TSiAhmatYeah there is nothing wrong with 8GBs on a Card, If it doesn't need more to perform notiably better. The Problem is the Price on these things, way to expensive for basically no future proofing & the second you want to upgrade to WQHD, UHD or UWHD(ultrawide) the bottelneck themselves hard.

Hopefully Intel & AMD can take those prices down a peg. But probably *looking at the results of the past* not.
Ofc. But we all know this 5060 wont cost 200. Or 250. It will cost more.
Posted on Reply
#95
TSiAhmat
Vayra86Ofc. But we all know this 5060 wont cost 200. Or 250. It will cost more.
Yeah sadly you & I don't have to be a fortune teller to know that... I assume it's 330 ~ 350 € for maybe 20 % more performance

Also, i know Nvidia doesn't need to lower the current prices because the Performance per $ List pretty much flat-lined (if you disregard the Intel GPUs, which a actually really cool, happy to see them. Hope they keep it up and don't stomp them in to the ground/kill the project)
Posted on Reply
#96
adilazimdegilx
Let's not to be hasty about judging 8gb vram on 300$ (assuming) xx60 class card in 2025. Maybe Nvidia has other plans.

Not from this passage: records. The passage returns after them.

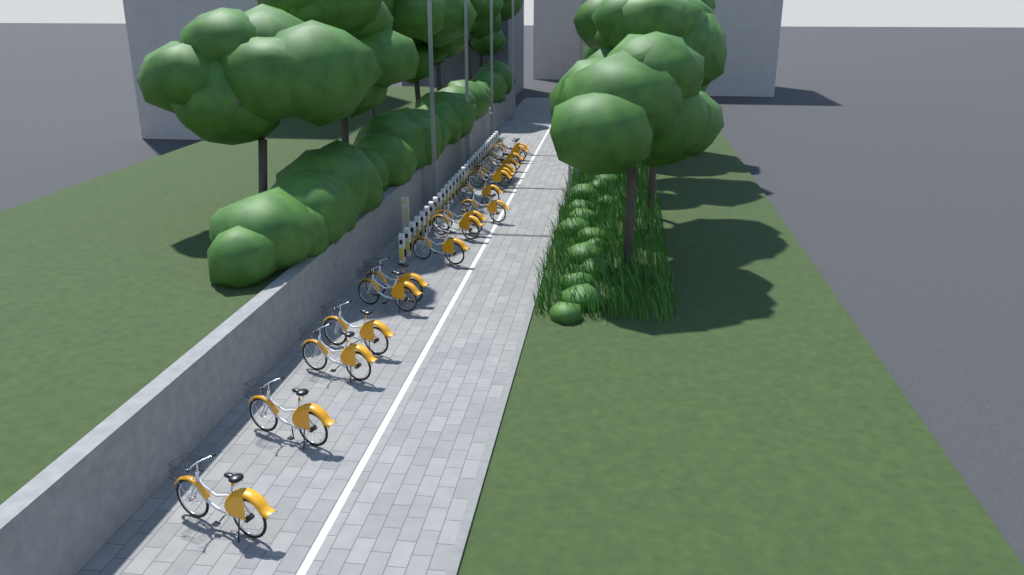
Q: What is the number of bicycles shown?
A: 18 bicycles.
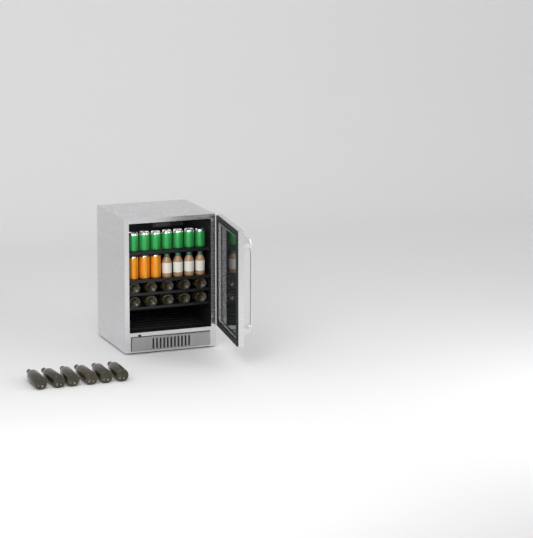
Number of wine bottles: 16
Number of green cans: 7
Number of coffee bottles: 4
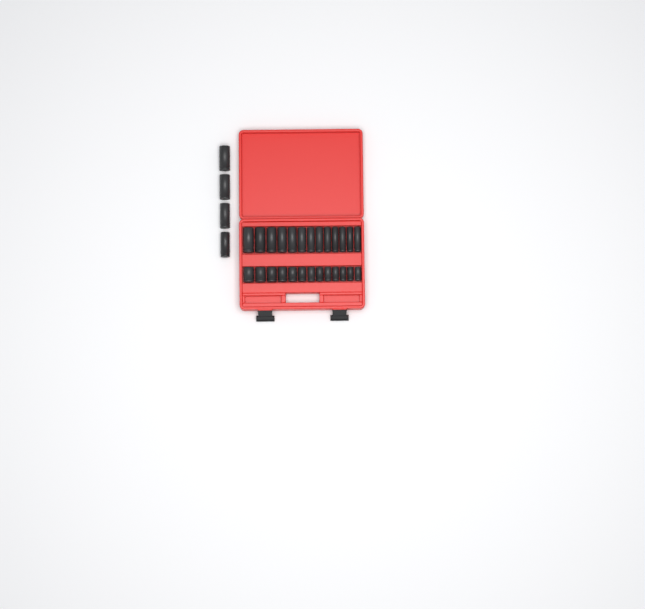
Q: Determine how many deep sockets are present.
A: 17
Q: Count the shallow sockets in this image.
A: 13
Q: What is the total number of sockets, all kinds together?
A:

They can justify the 8gb on 5060 just by making it slower than current 4060. Then noone would complain about lack of Vram.




/s
Posted on Reply
#97
Sir Beregond
Legacy-ZAAcE; as a previous 3070Ti owner, I can tell you, 8GB VRAM is not enough for High/Ultra textures, the GPU itself is capable, but the VRAM ceiling, when you hit it, performance tanks, and fast. It's simply not acceptable today. nGreedia promotes these(did) cards as high-end, when it's in fact, mid-range/entry at best.

They have confused themselves with their own lies/product stack so much over the years, they can't even keep track anymore and they want their customers to swallow their bs.
Hell, I've hit VRAM ceilings with 12GB at 4K. I somewhat regret getting the 3080 Ti and not just ponying up for the 3090 back then. But I did get it used at a non scalper used price, so I guess I can't complain, but I hate that I am now thinking of needing to upgrade again just to get more VRAM for a card that's otherwise meeting my needs for now.

As for 8GB...it still has a place, but not on any products $300 or more. They should just hold off on releasing a 128-bit 5060 with 8GB until the higher density GDDR7 is available and they can make it at least 12GB.
Posted on Reply
#98
Vayra86
adilazimdegilxLet's not to be hasty about judging 8gb vram on 300$ (assuming) xx60 class card in 2025. Maybe Nvidia has other plans. They can justify the 8gb on 5060 just by making it slower than current 4060. Then noone would complain about lack of Vram.




/s
You might be on to something, the 4060 was rivalling Ampere x60 performance already. Maybe that's the trick. They'll make the x60 progressively worse so that the rest looks relatively better! :roll::roll:
Posted on Reply
#99
mkppo
a $2500 for 5090 is expected because, well, they can. Maybe that'll actually allow people to get one and it won't be scalped? Who knows. I do know it'll be fast though, just not on the level of 3090 > 4090.

8GB on a 5060 is a god awful joke though. Newer games utilize larger framebuffers and 1440p monitors are very cheap now where 8GB is absolutely not enough. The weak ass 4060 could fill that up so i'm assuming the 5060 will be further bottlenecked. Buying a slower GPU is better than one that occasionally maxes it's framebuffer because the end result is unpredictable.
Posted on Reply
#100
igormp
mkppoI do know it'll be fast though, just not on the level of 3090 > 4090.
For stuff like LLMs the jump will be waaaay higher due to all the extra memory bandwidth and also the extra VRAM. For this case the 4090 was a minor upgrade compared to the 3090 since the memory subsystem was still pretty much the same.
And you can bet tons of people will be buying this GPU solely for this reason.